From mboxrd@z Thu Jan  1 00:00:00 1970
From: Tina Yang <tina.yang@oracle.com>
Subject: Re: netconsole problems
Date: Thu, 04 Oct 2007 18:22:06 -0700
Message-ID: <470591BE.9020704@oracle.com>
References: <47052A0A.2080100@oracle.com> <20071005002754.GH19691@waste.org>
Mime-Version: 1.0
Content-Type: text/plain; charset=ISO-8859-1; format=flowed
Content-Transfer-Encoding: 7bit
Cc: netdev@vger.kernel.org
To: Matt Mackall <mpm@selenic.com>
Return-path: <netdev-owner@vger.kernel.org>
Received: from rgminet01.oracle.com ([148.87.113.118]:58061 "EHLO
	rgminet01.oracle.com" rhost-flags-OK-OK-OK-OK) by vger.kernel.org
	with ESMTP id S1756464AbXJEBZW (ORCPT
	<rfc822;netdev@vger.kernel.org>); Thu, 4 Oct 2007 21:25:22 -0400
In-Reply-To: <20071005002754.GH19691@waste.org>
Sender: netdev-owner@vger.kernel.org
List-Id: netdev.vger.kernel.org

Matt Mackall wrote:
> On Thu, Oct 04, 2007 at 10:59:38AM -0700, Tina Yang wrote:
>   
>> We recently run into a few problems with netconsole
>> in at least 2.6.9, 2.6.18 and 2.6.23.  It either panicked
>> at netdevice.h:890 or hung the system, and sometimes depending
>> on which NIC we are using, the following console message,
>> e1000:
>>      "e1000: eth0: e1000_clean_tx_irq: Detected Tx Unit Hang"
>> tg3:
>>      "NETDEV WATCHDOG: eth4: transmit timed out"
>>      "tg3: eth4: transmit timed out, resetting"
>>
>> The postmortem vmcore analysis indicated race between normal
>> network stack (net_rx_action) and netpoll, and disabling the
>> following code segment cures all the problems.
>>     
>
> That doesn't tell us much.
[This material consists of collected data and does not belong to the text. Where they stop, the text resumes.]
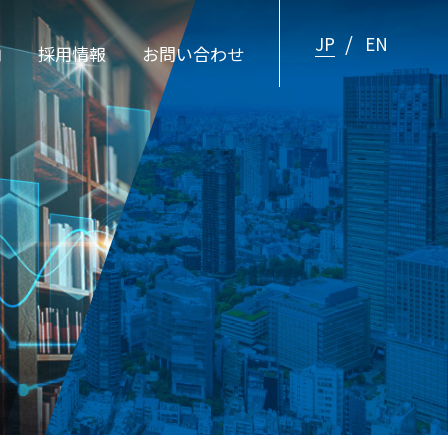
JP
EN
内
採用情報
お問い合わせ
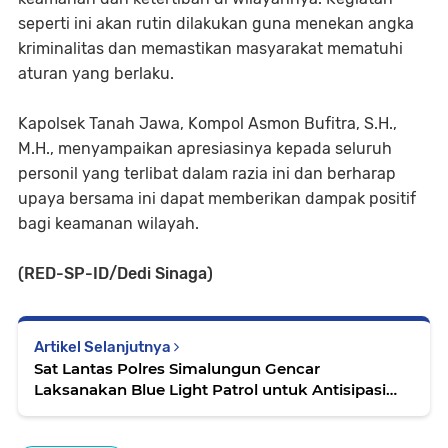
seperti ini akan rutin dilakukan guna menekan angka
kriminalitas dan memastikan masyarakat mematuhi
aturan yang berlaku.
Kapolsek Tanah Jawa, Kompol Asmon Bufitra, S.H.,
M.H., menyampaikan apresiasinya kepada seluruh
personil yang terlibat dalam razia ini dan berharap
upaya bersama ini dapat memberikan dampak positif
bagi keamanan wilayah.
(RED-SP-ID/Dedi Sinaga)
Artikel Selanjutnya
Sat Lantas Polres Simalungun Gencar
Laksanakan Blue Light Patrol untuk Antisipasi
Kejahatan Jalanan dan Narkoba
Can you provide any more details? Like the
> call chains on both sides?
>   
       I've filed a bug with details, 
http://bugzilla.kernel.org/show_bug.cgi?id=9124
       Basically for 2.6.9, tg3_poll from net_rx_action had panicked 
because
        __LINK_STATE_RX_SCHED is not set, and the net_device from the vmcore
       showed the device is not on any of the per_cpu poll_list at the time.
       For 2.6.18, same crash, however, the net_device showed the dev is 
on one
       poll_list.  The discrepancy between the two crashes can be 
explained as follows,
       1) netpoll on cpu0 called dev->poll(), removed the dev from the 
list and enabled the interrupt
       2) net_rx_action on cpu1 called dev->poll() again, panicked on 
removing the dev from the list
       3) interrupt delivered to, say cpu2, and scheduled the device again

       Because of the race, it could result in a condition where you 
could have more than
       one cpu deal with interrupt (hw or soft) from the same device at 
the same time ?
     
>  
>   
>> netpoll.c
>>    178         /* Process pending work on NIC */
>>    179         np->dev->poll_controller(np->dev);
>>    180         if (np->dev->poll)
>>    181                 poll_napi(np);
>>     
>
> There are a couple different places this gets called, and for
> different reasons. If we have a -large- netconsole dump (like
> sysrq-t), we'll swallow up all of our SKB pool and may get stuck waiting
> for the NIC to send them (because it's waiting to hand packets back to
> the kernel and has no free buffers for outgoing packets).
>
>   
       But the softirq will process and free them ?  The problem is the 
poll_list
       is in a per_cpu structure, shouldn't be manipulated by another 
cpu where
       netpoll is running.
>> Big or small, there seems to be several race windows in the code,
>> and fixing them probably has consequence on overall system performance.
>>     
>
> Yes, the networking layer goes to great lengths to avoid having any
> locking in its fast paths and we don't want to undo any of that
> effort.
>
>   
>> Maybe this code should only run when the machine is single-threaded ?
>>     
>
> In the not-very-distant future, such machines will be extremely rare.
>
>   
       I meant the special case such as in crash mode.